Technical Program

Paper Detail

Paper IDD-3-2.7
Paper Title Efficient Human-In-The-Loop Object Detection using Bi-Directional Deep SORT and Annotation-Free Segment Identification
Authors Koki Madono, Waseda University, Japan; Teppei Nakano, Waseda University, Intelligent Framework Lab, Japan; Tetsunori Kobayashi, Tetsuji Ogawa, Waseda University, Japan
Session D-3-2: Multimedia Analysis and Others
TimeThursday, 10 December, 15:30 - 17:15
Presentation Time:Thursday, 10 December, 17:00 - 17:15 Check your Time Zone
All times are in New Zealand Time (UTC +13)

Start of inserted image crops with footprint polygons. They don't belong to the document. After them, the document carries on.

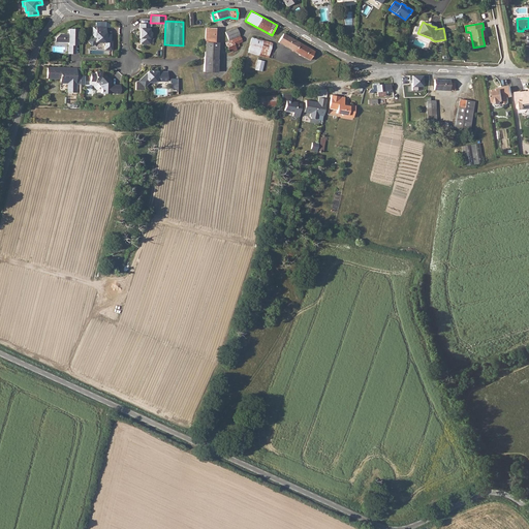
[(149,44),(150,42),(151,38),(150,38),(150,24),(139,24),(139,28),(138,34),(139,35),(139,42),(141,43),(149,44)]
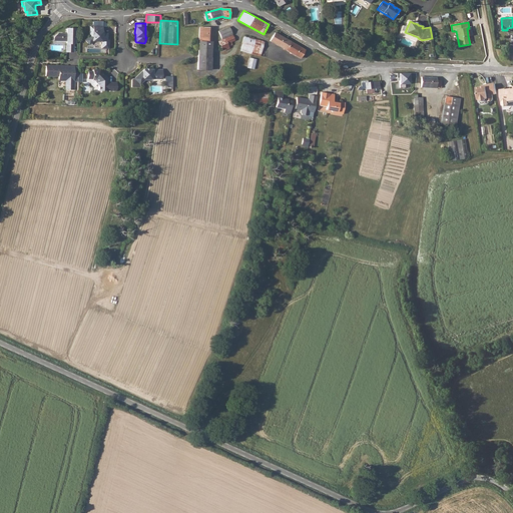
[(90,35),(85,39),(89,43),(93,40),(102,40),(102,47),(109,47),(109,39),(105,38),(105,37),(106,37),(107,36),(107,32),(102,32),(103,26),(90,25),(90,35)]
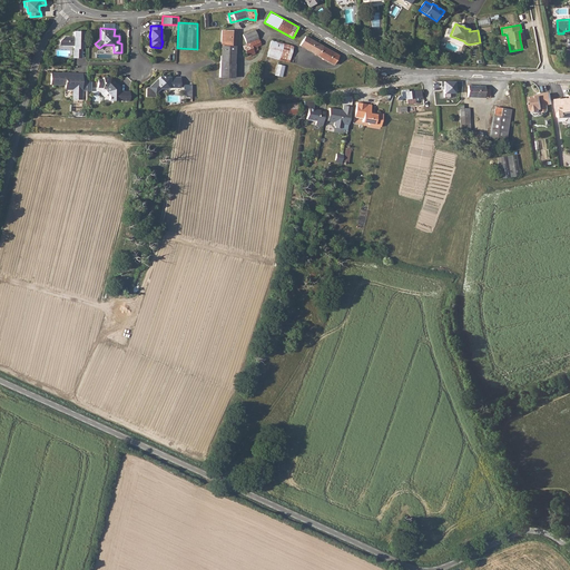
[(222,30),(219,78),(233,79),(235,31),(222,30)]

Topic Image, Video, and Multimedia (IVM):
Abstract The present study proposes a method for detecting objects with a high recall rate for human-supported video annotation. In recent years, automatic annotation techniques such as object detection and tracking have become more powerful; however, detection and tracking of occluded objects, small objects, and blurred objects are still difficult. In order to annotate such objects, manual annotation is inevitably required. For this reason, we envision a human-supported video annotation framework in which over-detected objects (i.e., false positives) are allowed to minimize oversight (i.e., false negatives) in automatic annotation and then the over-detected objects are removed manually. This study attempts to achieve human-in-the-loop object detection with an emphasis on suppressing the oversight for the former stage of processing in the aforementioned annotation framework: bi-directional deep SORT is proposed to reliably capture missed objects and annotation-free segment identification (AFSID) is proposed to identify video frames in which manual annotation is not required. These methods are reinforced each other, yielding an increase in the detection rate while reducing the burden of human intervention. Experimental comparisons using a pedestrian video dataset demonstrated that bi-directional deep SORT with AFSID was successful in capturing object candidates with a higher recall rate over the existing deep SORT while reducing the cost of manpower compared to manual annotation at regular intervals.